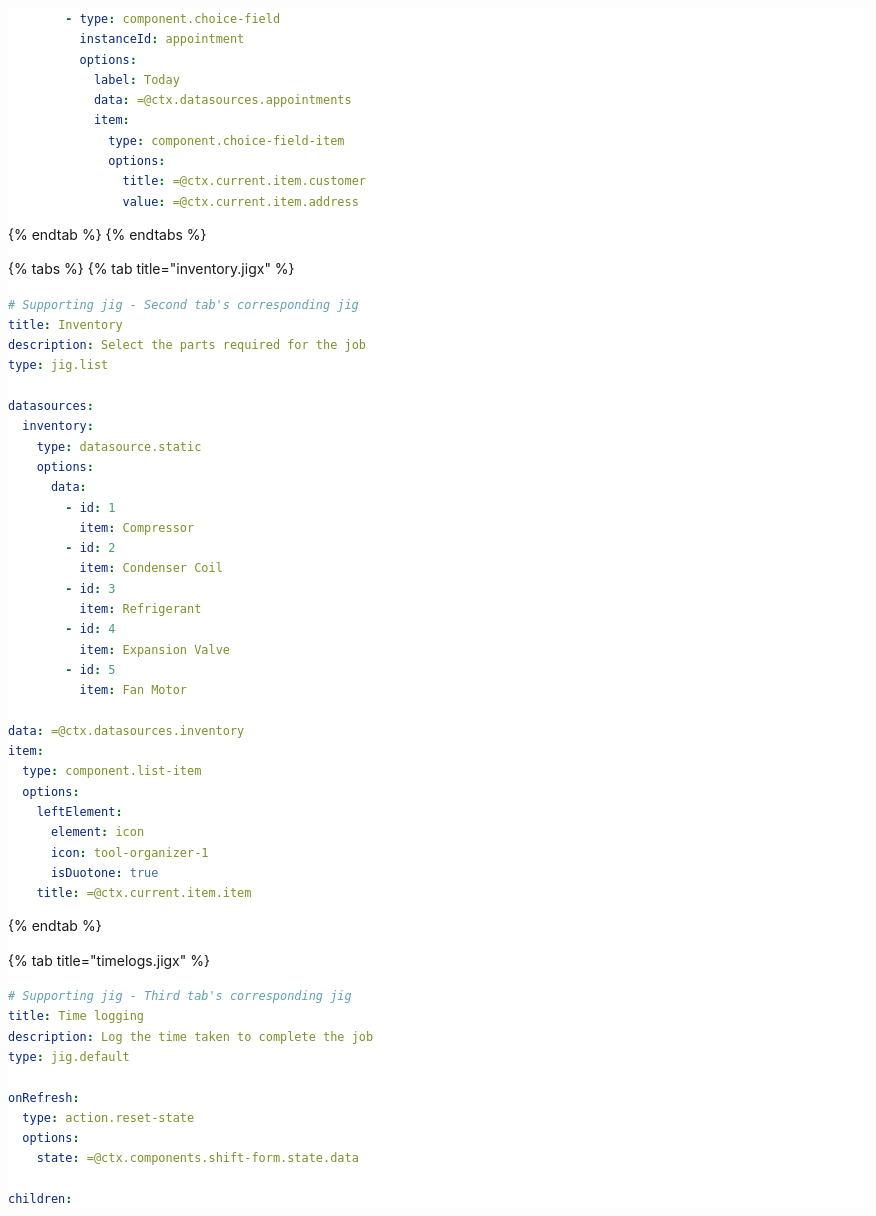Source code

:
 ```yaml
        - type: component.choice-field
          instanceId: appointment
          options:
            label: Today
            data: =@ctx.datasources.appointments
            item:
              type: component.choice-field-item
              options:
                title: =@ctx.current.item.customer
                value: =@ctx.current.item.address
```
{% endtab %}
{% endtabs %}



{% tabs %}
{% tab title="inventory.jigx" %}
```yaml
# Supporting jig - Second tab's corresponding jig
title: Inventory
description: Select the parts required for the job
type: jig.list

datasources:
  inventory:
    type: datasource.static
    options:
      data:
        - id: 1
          item: Compressor
        - id: 2
          item: Condenser Coil
        - id: 3
          item: Refrigerant
        - id: 4
          item: Expansion Valve
        - id: 5
          item: Fan Motor

data: =@ctx.datasources.inventory
item:
  type: component.list-item
  options:
    leftElement:
      element: icon
      icon: tool-organizer-1
      isDuotone: true
    title: =@ctx.current.item.item
```
{% endtab %}

{% tab title="timelogs.jigx" %}
```yaml
# Supporting jig - Third tab's corresponding jig
title: Time logging
description: Log the time taken to complete the job
type: jig.default

onRefresh:
  type: action.reset-state
  options:
    state: =@ctx.components.shift-form.state.data

children:
```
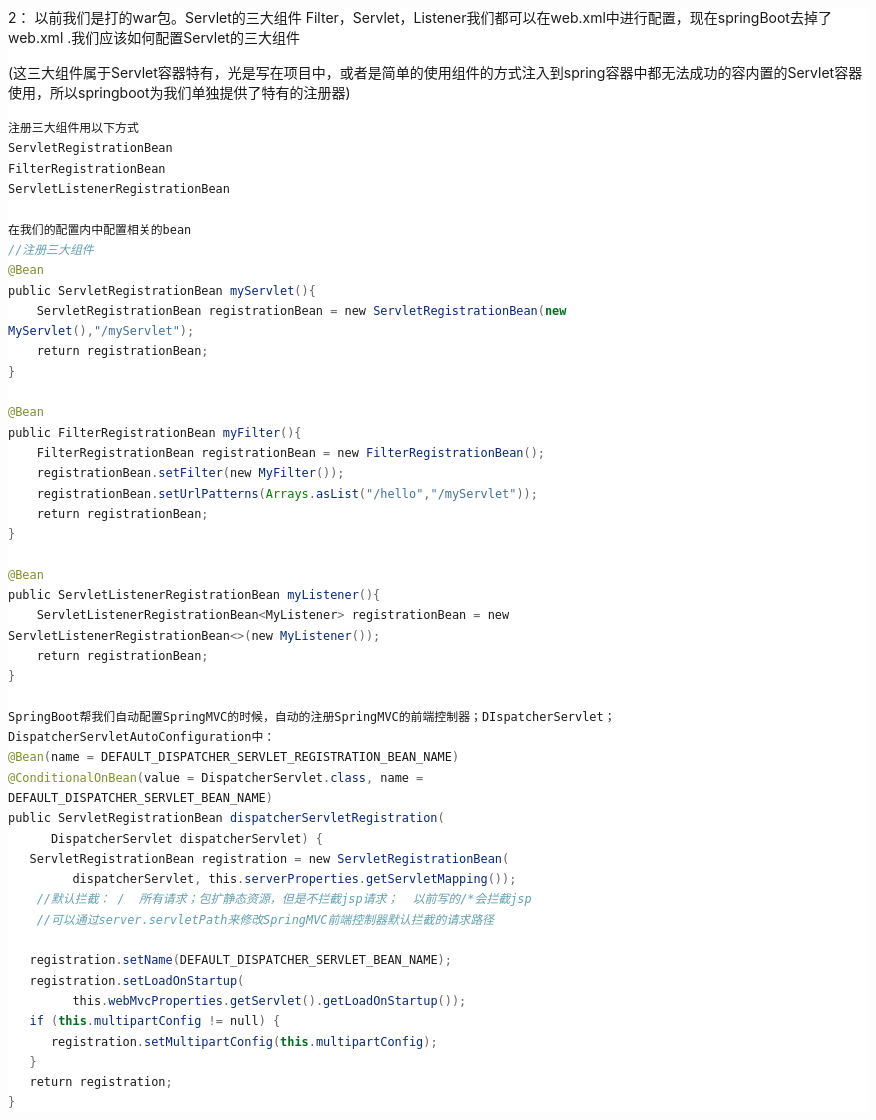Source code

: 

2： 以前我们是打的war包。Servlet的三大组件 Filter，Servlet，Listener我们都可以在web.xml中进行配置，现在springBoot去掉了web.xml .我们应该如何配置Servlet的三大组件

(这三大组件属于Servlet容器特有，光是写在项目中，或者是简单的使用组件的方式注入到spring容器中都无法成功的容内置的Servlet容器使用，所以springboot为我们单独提供了特有的注册器)

```java
注册三大组件用以下方式
ServletRegistrationBean
FilterRegistrationBean
ServletListenerRegistrationBean

在我们的配置内中配置相关的bean
//注册三大组件
@Bean
public ServletRegistrationBean myServlet(){
    ServletRegistrationBean registrationBean = new ServletRegistrationBean(new
MyServlet(),"/myServlet");
    return registrationBean;
}

@Bean
public FilterRegistrationBean myFilter(){
    FilterRegistrationBean registrationBean = new FilterRegistrationBean();
    registrationBean.setFilter(new MyFilter());
    registrationBean.setUrlPatterns(Arrays.asList("/hello","/myServlet"));
    return registrationBean;
}

@Bean
public ServletListenerRegistrationBean myListener(){
    ServletListenerRegistrationBean<MyListener> registrationBean = new
ServletListenerRegistrationBean<>(new MyListener());
    return registrationBean;
}

SpringBoot帮我们自动配置SpringMVC的时候，自动的注册SpringMVC的前端控制器；DIspatcherServlet；
DispatcherServletAutoConfiguration中：
@Bean(name = DEFAULT_DISPATCHER_SERVLET_REGISTRATION_BEAN_NAME)
@ConditionalOnBean(value = DispatcherServlet.class, name =
DEFAULT_DISPATCHER_SERVLET_BEAN_NAME)
public ServletRegistrationBean dispatcherServletRegistration(
      DispatcherServlet dispatcherServlet) {
   ServletRegistrationBean registration = new ServletRegistrationBean(
         dispatcherServlet, this.serverProperties.getServletMapping());
    //默认拦截： /  所有请求；包扩静态资源，但是不拦截jsp请求；  以前写的/*会拦截jsp
    //可以通过server.servletPath来修改SpringMVC前端控制器默认拦截的请求路径
   
   registration.setName(DEFAULT_DISPATCHER_SERVLET_BEAN_NAME);
   registration.setLoadOnStartup(
         this.webMvcProperties.getServlet().getLoadOnStartup());
   if (this.multipartConfig != null) {
      registration.setMultipartConfig(this.multipartConfig);
   }
   return registration;
}
```
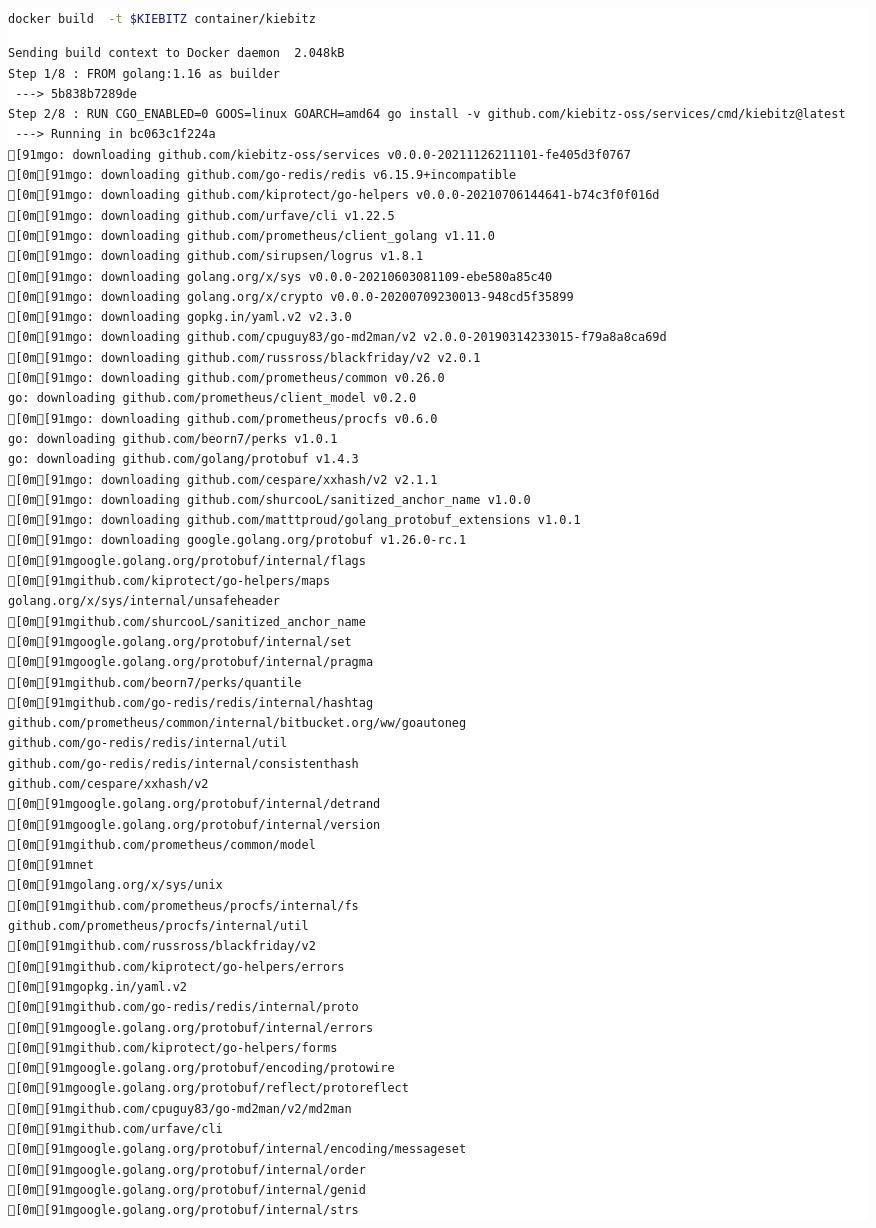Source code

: 

```bash
docker build  -t $KIEBITZ container/kiebitz
```

    Sending build context to Docker daemon  2.048kB
    Step 1/8 : FROM golang:1.16 as builder
     ---> 5b838b7289de
    Step 2/8 : RUN CGO_ENABLED=0 GOOS=linux GOARCH=amd64 go install -v github.com/kiebitz-oss/services/cmd/kiebitz@latest
     ---> Running in bc063c1f224a
    [91mgo: downloading github.com/kiebitz-oss/services v0.0.0-20211126211101-fe405d3f0767
    [0m[91mgo: downloading github.com/go-redis/redis v6.15.9+incompatible
    [0m[91mgo: downloading github.com/kiprotect/go-helpers v0.0.0-20210706144641-b74c3f0f016d
    [0m[91mgo: downloading github.com/urfave/cli v1.22.5
    [0m[91mgo: downloading github.com/prometheus/client_golang v1.11.0
    [0m[91mgo: downloading github.com/sirupsen/logrus v1.8.1
    [0m[91mgo: downloading golang.org/x/sys v0.0.0-20210603081109-ebe580a85c40
    [0m[91mgo: downloading golang.org/x/crypto v0.0.0-20200709230013-948cd5f35899
    [0m[91mgo: downloading gopkg.in/yaml.v2 v2.3.0
    [0m[91mgo: downloading github.com/cpuguy83/go-md2man/v2 v2.0.0-20190314233015-f79a8a8ca69d
    [0m[91mgo: downloading github.com/russross/blackfriday/v2 v2.0.1
    [0m[91mgo: downloading github.com/prometheus/common v0.26.0
    go: downloading github.com/prometheus/client_model v0.2.0
    [0m[91mgo: downloading github.com/prometheus/procfs v0.6.0
    go: downloading github.com/beorn7/perks v1.0.1
    go: downloading github.com/golang/protobuf v1.4.3
    [0m[91mgo: downloading github.com/cespare/xxhash/v2 v2.1.1
    [0m[91mgo: downloading github.com/shurcooL/sanitized_anchor_name v1.0.0
    [0m[91mgo: downloading github.com/matttproud/golang_protobuf_extensions v1.0.1
    [0m[91mgo: downloading google.golang.org/protobuf v1.26.0-rc.1
    [0m[91mgoogle.golang.org/protobuf/internal/flags
    [0m[91mgithub.com/kiprotect/go-helpers/maps
    golang.org/x/sys/internal/unsafeheader
    [0m[91mgithub.com/shurcooL/sanitized_anchor_name
    [0m[91mgoogle.golang.org/protobuf/internal/set
    [0m[91mgoogle.golang.org/protobuf/internal/pragma
    [0m[91mgithub.com/beorn7/perks/quantile
    [0m[91mgithub.com/go-redis/redis/internal/hashtag
    github.com/prometheus/common/internal/bitbucket.org/ww/goautoneg
    github.com/go-redis/redis/internal/util
    github.com/go-redis/redis/internal/consistenthash
    github.com/cespare/xxhash/v2
    [0m[91mgoogle.golang.org/protobuf/internal/detrand
    [0m[91mgoogle.golang.org/protobuf/internal/version
    [0m[91mgithub.com/prometheus/common/model
    [0m[91mnet
    [0m[91mgolang.org/x/sys/unix
    [0m[91mgithub.com/prometheus/procfs/internal/fs
    github.com/prometheus/procfs/internal/util
    [0m[91mgithub.com/russross/blackfriday/v2
    [0m[91mgithub.com/kiprotect/go-helpers/errors
    [0m[91mgopkg.in/yaml.v2
    [0m[91mgithub.com/go-redis/redis/internal/proto
    [0m[91mgoogle.golang.org/protobuf/internal/errors
    [0m[91mgithub.com/kiprotect/go-helpers/forms
    [0m[91mgoogle.golang.org/protobuf/encoding/protowire
    [0m[91mgoogle.golang.org/protobuf/reflect/protoreflect
    [0m[91mgithub.com/cpuguy83/go-md2man/v2/md2man
    [0m[91mgithub.com/urfave/cli
    [0m[91mgoogle.golang.org/protobuf/internal/encoding/messageset
    [0m[91mgoogle.golang.org/protobuf/internal/order
    [0m[91mgoogle.golang.org/protobuf/internal/genid
    [0m[91mgoogle.golang.org/protobuf/internal/strs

-------------------------

◆ What the task requires: Your task is an exact printout of the records above, with no pictures.

◆ Solution to this problem:
Source code

:
 ```yaml
        - type: component.choice-field
          instanceId: appointment
          options:
            label: Today
            data: =@ctx.datasources.appointments
            item:
              type: component.choice-field-item
              options:
                title: =@ctx.current.item.customer
                value: =@ctx.current.item.address
```
{% endtab %}
{% endtabs %}



{% tabs %}
{% tab title="inventory.jigx" %}
```yaml
# Supporting jig - Second tab's corresponding jig
title: Inventory
description: Select the parts required for the job
type: jig.list

datasources:
  inventory:
    type: datasource.static
    options:
      data:
        - id: 1
          item: Compressor
        - id: 2
          item: Condenser Coil
        - id: 3
          item: Refrigerant
        - id: 4
          item: Expansion Valve
        - id: 5
          item: Fan Motor

data: =@ctx.datasources.inventory
item:
  type: component.list-item
  options:
    leftElement:
      element: icon
      icon: tool-organizer-1
      isDuotone: true
    title: =@ctx.current.item.item
```
{% endtab %}

{% tab title="timelogs.jigx" %}
```yaml
# Supporting jig - Third tab's corresponding jig
title: Time logging
description: Log the time taken to complete the job
type: jig.default

onRefresh:
  type: action.reset-state
  options:
    state: =@ctx.components.shift-form.state.data

children:
```
Source code

: 

2： 以前我们是打的war包。Servlet的三大组件 Filter，Servlet，Listener我们都可以在web.xml中进行配置，现在springBoot去掉了web.xml .我们应该如何配置Servlet的三大组件

(这三大组件属于Servlet容器特有，光是写在项目中，或者是简单的使用组件的方式注入到spring容器中都无法成功的容内置的Servlet容器使用，所以springboot为我们单独提供了特有的注册器)

```java
注册三大组件用以下方式
ServletRegistrationBean
FilterRegistrationBean
ServletListenerRegistrationBean

在我们的配置内中配置相关的bean
//注册三大组件
@Bean
public ServletRegistrationBean myServlet(){
    ServletRegistrationBean registrationBean = new ServletRegistrationBean(new
MyServlet(),"/myServlet");
    return registrationBean;
}

@Bean
public FilterRegistrationBean myFilter(){
    FilterRegistrationBean registrationBean = new FilterRegistrationBean();
    registrationBean.setFilter(new MyFilter());
    registrationBean.setUrlPatterns(Arrays.asList("/hello","/myServlet"));
    return registrationBean;
}

@Bean
public ServletListenerRegistrationBean myListener(){
    ServletListenerRegistrationBean<MyListener> registrationBean = new
ServletListenerRegistrationBean<>(new MyListener());
    return registrationBean;
}

SpringBoot帮我们自动配置SpringMVC的时候，自动的注册SpringMVC的前端控制器；DIspatcherServlet；
DispatcherServletAutoConfiguration中：
@Bean(name = DEFAULT_DISPATCHER_SERVLET_REGISTRATION_BEAN_NAME)
@ConditionalOnBean(value = DispatcherServlet.class, name =
DEFAULT_DISPATCHER_SERVLET_BEAN_NAME)
public ServletRegistrationBean dispatcherServletRegistration(
      DispatcherServlet dispatcherServlet) {
   ServletRegistrationBean registration = new ServletRegistrationBean(
         dispatcherServlet, this.serverProperties.getServletMapping());
    //默认拦截： /  所有请求；包扩静态资源，但是不拦截jsp请求；  以前写的/*会拦截jsp
    //可以通过server.servletPath来修改SpringMVC前端控制器默认拦截的请求路径
   
   registration.setName(DEFAULT_DISPATCHER_SERVLET_BEAN_NAME);
   registration.setLoadOnStartup(
         this.webMvcProperties.getServlet().getLoadOnStartup());
   if (this.multipartConfig != null) {
      registration.setMultipartConfig(this.multipartConfig);
   }
   return registration;
}
```
Source code

: 

```bash
docker build  -t $KIEBITZ container/kiebitz
```

    Sending build context to Docker daemon  2.048kB
    Step 1/8 : FROM golang:1.16 as builder
     ---> 5b838b7289de
    Step 2/8 : RUN CGO_ENABLED=0 GOOS=linux GOARCH=amd64 go install -v github.com/kiebitz-oss/services/cmd/kiebitz@latest
     ---> Running in bc063c1f224a
    [91mgo: downloading github.com/kiebitz-oss/services v0.0.0-20211126211101-fe405d3f0767
    [0m[91mgo: downloading github.com/go-redis/redis v6.15.9+incompatible
    [0m[91mgo: downloading github.com/kiprotect/go-helpers v0.0.0-20210706144641-b74c3f0f016d
    [0m[91mgo: downloading github.com/urfave/cli v1.22.5
    [0m[91mgo: downloading github.com/prometheus/client_golang v1.11.0
    [0m[91mgo: downloading github.com/sirupsen/logrus v1.8.1
    [0m[91mgo: downloading golang.org/x/sys v0.0.0-20210603081109-ebe580a85c40
    [0m[91mgo: downloading golang.org/x/crypto v0.0.0-20200709230013-948cd5f35899
    [0m[91mgo: downloading gopkg.in/yaml.v2 v2.3.0
    [0m[91mgo: downloading github.com/cpuguy83/go-md2man/v2 v2.0.0-20190314233015-f79a8a8ca69d
    [0m[91mgo: downloading github.com/russross/blackfriday/v2 v2.0.1
    [0m[91mgo: downloading github.com/prometheus/common v0.26.0
    go: downloading github.com/prometheus/client_model v0.2.0
    [0m[91mgo: downloading github.com/prometheus/procfs v0.6.0
    go: downloading github.com/beorn7/perks v1.0.1
    go: downloading github.com/golang/protobuf v1.4.3
    [0m[91mgo: downloading github.com/cespare/xxhash/v2 v2.1.1
    [0m[91mgo: downloading github.com/shurcooL/sanitized_anchor_name v1.0.0
    [0m[91mgo: downloading github.com/matttproud/golang_protobuf_extensions v1.0.1
    [0m[91mgo: downloading google.golang.org/protobuf v1.26.0-rc.1
    [0m[91mgoogle.golang.org/protobuf/internal/flags
    [0m[91mgithub.com/kiprotect/go-helpers/maps
    golang.org/x/sys/internal/unsafeheader
    [0m[91mgithub.com/shurcooL/sanitized_anchor_name
    [0m[91mgoogle.golang.org/protobuf/internal/set
    [0m[91mgoogle.golang.org/protobuf/internal/pragma
    [0m[91mgithub.com/beorn7/perks/quantile
    [0m[91mgithub.com/go-redis/redis/internal/hashtag
    github.com/prometheus/common/internal/bitbucket.org/ww/goautoneg
    github.com/go-redis/redis/internal/util
    github.com/go-redis/redis/internal/consistenthash
    github.com/cespare/xxhash/v2
    [0m[91mgoogle.golang.org/protobuf/internal/detrand
    [0m[91mgoogle.golang.org/protobuf/internal/version
    [0m[91mgithub.com/prometheus/common/model
    [0m[91mnet
    [0m[91mgolang.org/x/sys/unix
    [0m[91mgithub.com/prometheus/procfs/internal/fs
    github.com/prometheus/procfs/internal/util
    [0m[91mgithub.com/russross/blackfriday/v2
    [0m[91mgithub.com/kiprotect/go-helpers/errors
    [0m[91mgopkg.in/yaml.v2
    [0m[91mgithub.com/go-redis/redis/internal/proto
    [0m[91mgoogle.golang.org/protobuf/internal/errors
    [0m[91mgithub.com/kiprotect/go-helpers/forms
    [0m[91mgoogle.golang.org/protobuf/encoding/protowire
    [0m[91mgoogle.golang.org/protobuf/reflect/protoreflect
    [0m[91mgithub.com/cpuguy83/go-md2man/v2/md2man
    [0m[91mgithub.com/urfave/cli
    [0m[91mgoogle.golang.org/protobuf/internal/encoding/messageset
    [0m[91mgoogle.golang.org/protobuf/internal/order
    [0m[91mgoogle.golang.org/protobuf/internal/genid
    [0m[91mgoogle.golang.org/protobuf/internal/strs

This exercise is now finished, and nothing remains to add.